Their solution: Kris should develop a new origin story for the lance-wielding killer Little Death (Jack Haven), who wears an air conditioning duct as a helmet. This is how the woke mob on Reddit is supposed to be calmed down. But Kris has other priorities. She really wants this Final Girl of the first part to appear in their remake. Billy (Gillian Anderson) had already canceled the second and third films and has since completely disappeared from the public eye. But with the help of her agent (Sarah Sherman), the young director arranged a meeting anyway. When she arrives at her snowy destination in the middle of the world, Kris is surprised to find that Billy now seems to be living in the very same youth camp that was used as the backdrop for “Camp Miasma”…

Kris (Hannah Einbinder) not only seems to admire ex-scream queen Billy (Gillian Anderson), but may also have a bit of a crush on her.
Anyone who has read this text including the description of the plot up to this point probably still imagines a film that is far too “normal”. Jane Schoenbrun, trans and non-binary, has previously directed two feature films: the digital experimental body horror “We’re All Going To The World’s Fair” and the We Love “Buffy” coming-of-age fantasy trans allegory “I Saw The TV Glow” (5 stars from FILMSTARTS). In comparison, “Teenage Sex And Death At Camp Miasma” has lost none of its academic rigor, but is much more accessible and should therefore appeal to one or two mainstream horror fans.

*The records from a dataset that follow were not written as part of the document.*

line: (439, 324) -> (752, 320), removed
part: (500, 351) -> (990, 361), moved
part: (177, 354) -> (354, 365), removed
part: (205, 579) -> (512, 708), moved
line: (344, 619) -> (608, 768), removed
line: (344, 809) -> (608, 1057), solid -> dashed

Especially since it starts with a wonderful declaration of love for the genre: not only the VHS covers of the previous parts are presented, but also board games and action figures from the fictional franchise. (There is even a complete double page of instructions for the game, which I am just writing here in the review so that later, when the film is released in the home cinema, I remember to press pause at that moment). When the fountains of blood shoot up a dozen meters or “X-Files” legend Gillian Anderson turns up her southern accent as if she wanted to move in as Norma Desmond’s roommate right on “Twilight Boulevard,” it’s easy to have a lot of fun with the film. Not to mention the almost manic placement of branded sweets – especially Kellogg’s breakfast cereals and fruit gums from all manufacturers.

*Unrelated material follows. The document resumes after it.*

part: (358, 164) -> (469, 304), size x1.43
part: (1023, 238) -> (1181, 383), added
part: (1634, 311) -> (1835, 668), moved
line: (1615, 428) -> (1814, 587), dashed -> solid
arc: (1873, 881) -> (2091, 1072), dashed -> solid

No matter what happens at the end of a film: Little Death always returns!
At the same time, on the meta level, it doesn’t just mean that the rules that have already been sufficiently worked through in “Scream” are simply chewed through. Although I saw Teenage Sex And Death At Camp Miasma at its world premiere in Cannes, I have to admit that it wasn’t until halfway through that I figured out why the killer was actually called Little Death. Derived from the French “La petite mort”, it is of course a metaphor for orgasm. Jane Schoenbrun really doesn’t do things by halves and doesn’t stop at the usual phallic findings that the stabbing weapons in slashers represent the male organ.
Instead, “Teenage Sex And Death At Camp Miasma” asks the question of how the sexuality of a girl who secretly watches a slasher at the age of eight and is confronted with sexual desire for the very first time – namely in the zoomed-in eye of the 19-year-old protagonist, who is not only experiencing her first sex, but at the same moment has a lance rammed through her body. We probably haven’t seen such a fucked-up, enjoyable game of perversion on screen since David Cronenberg’s “Crash”: uncompromisingly liberating and incredibly entertaining!

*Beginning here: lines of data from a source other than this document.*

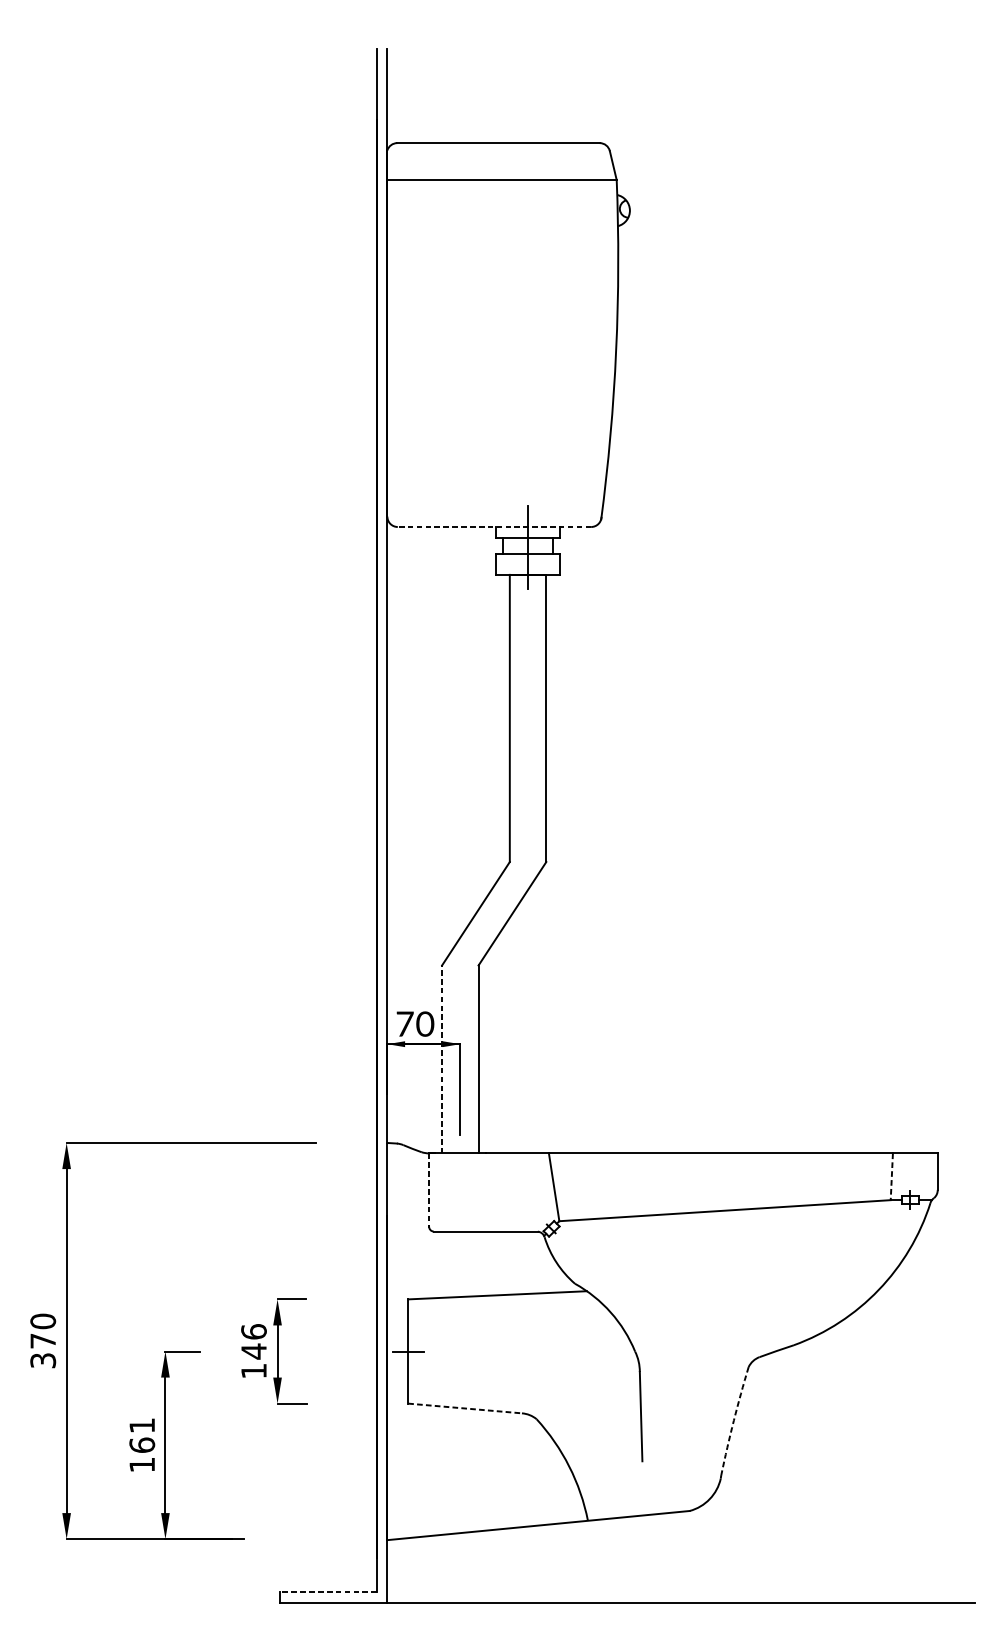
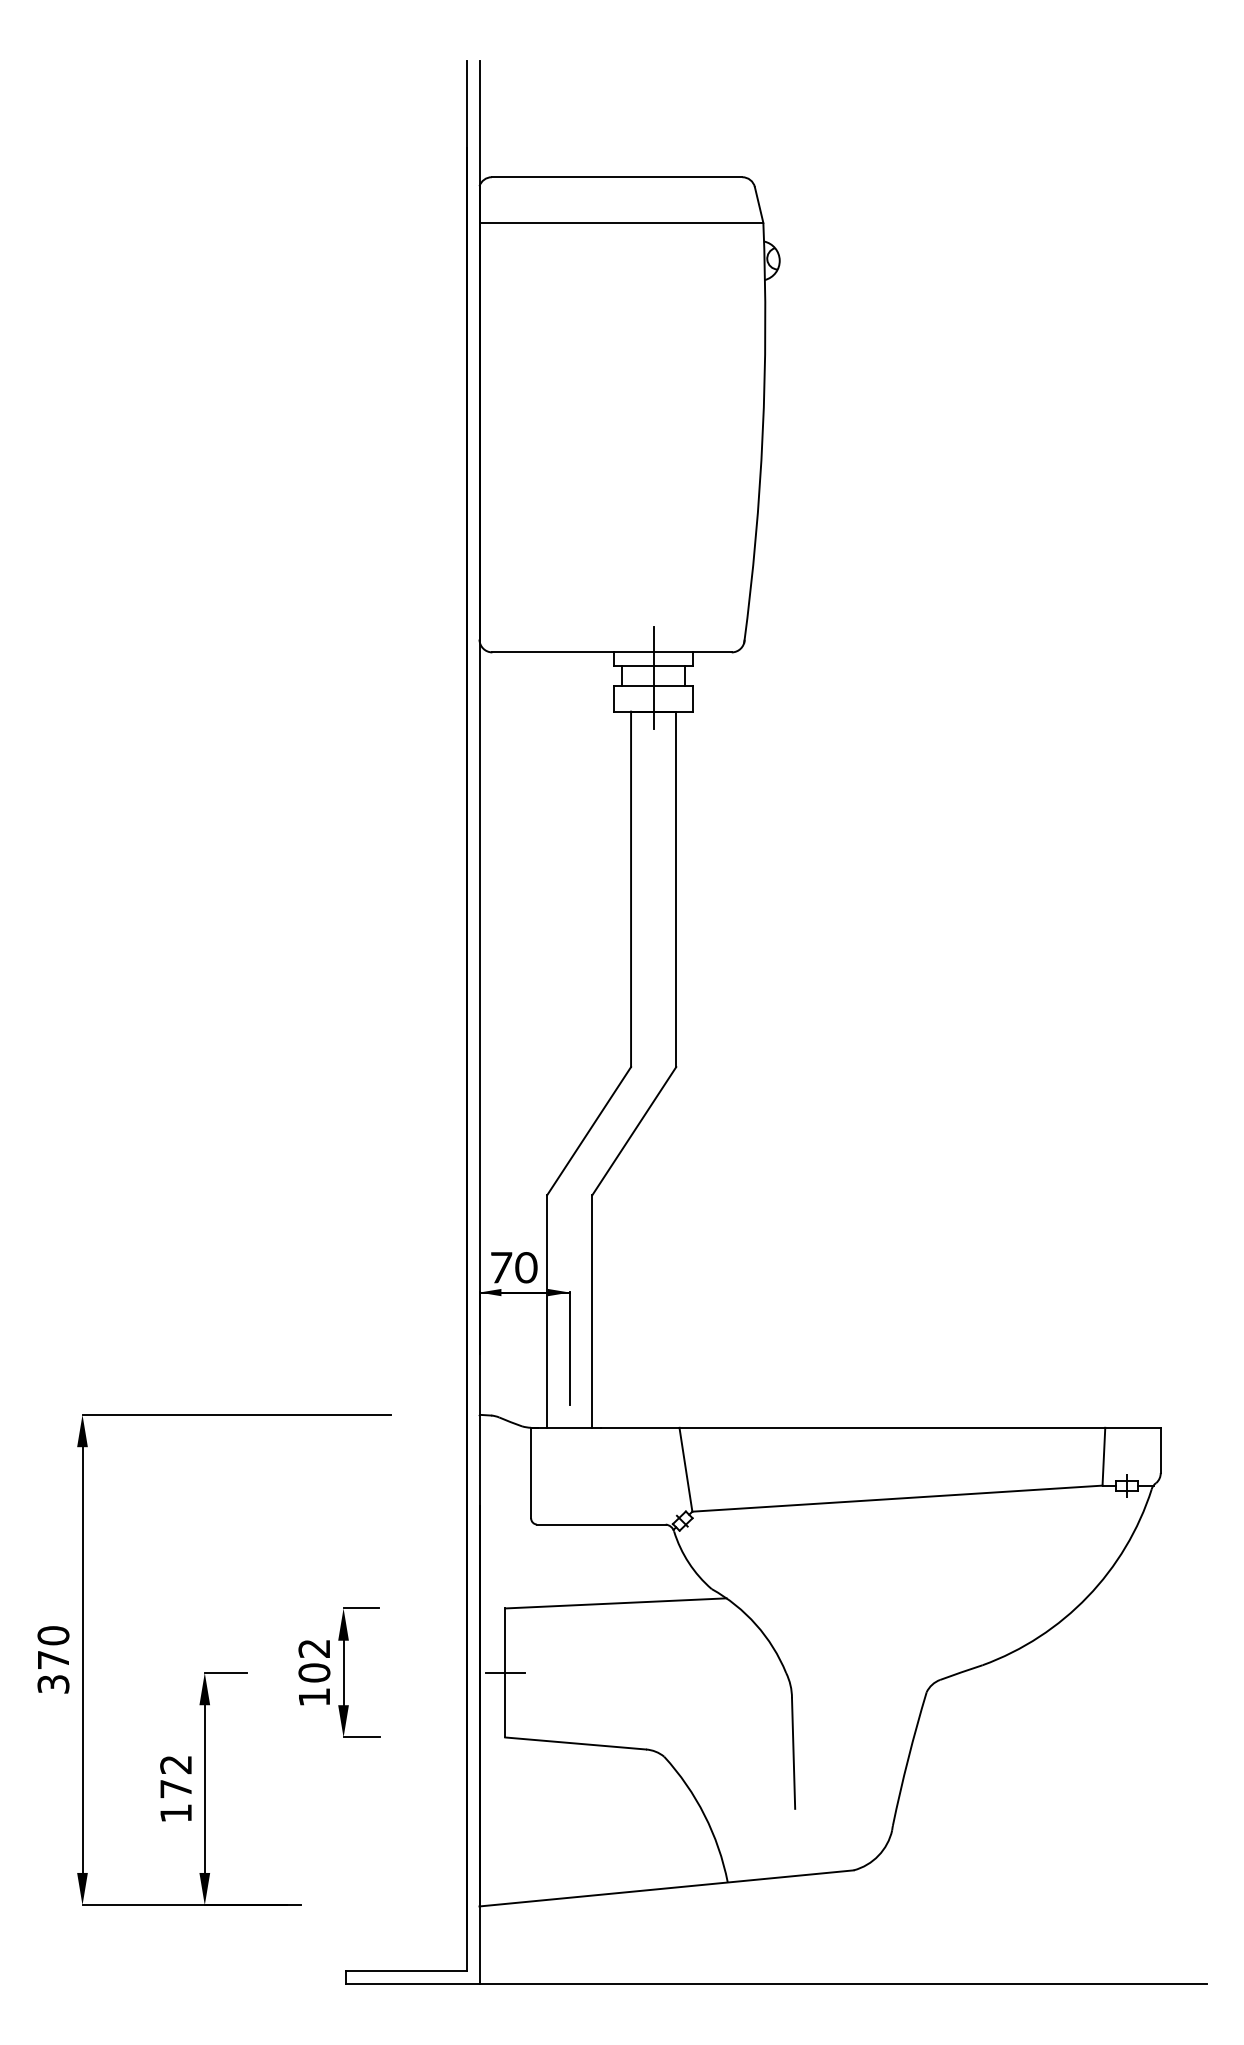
line: (494, 527) -> (612, 652), dashed -> solid
line: (442, 1058) -> (547, 1310), dashed -> solid
line: (891, 1176) -> (1103, 1456), dashed -> solid
line: (429, 1190) -> (531, 1473), dashed -> solid
text: (254, 1342) -> (314, 1661), 146 -> 102
line: (464, 1408) -> (575, 1743), dashed -> solid
arc: (733, 1420) -> (908, 1758), dashed -> solid
text: (142, 1435) -> (176, 1777), 161 -> 172
line: (327, 1591) -> (405, 1970), dashed -> solid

Conclusion: What could possibly go wrong with this title? At the core of “Teenage Sex And Death At Camp Miasma” there may be a gender theory seminar somewhere, but it is packaged as a shamelessly fun meta-horror experiment in which the psychosexual nuances of the slasher genre are discussed as well as the question of the best fruit gum brand.
We saw Teenage Sex And Death At Camp Miasma at the Cannes Film Festival, where it had its world premiere as the opening film of the Un Certain Regard section.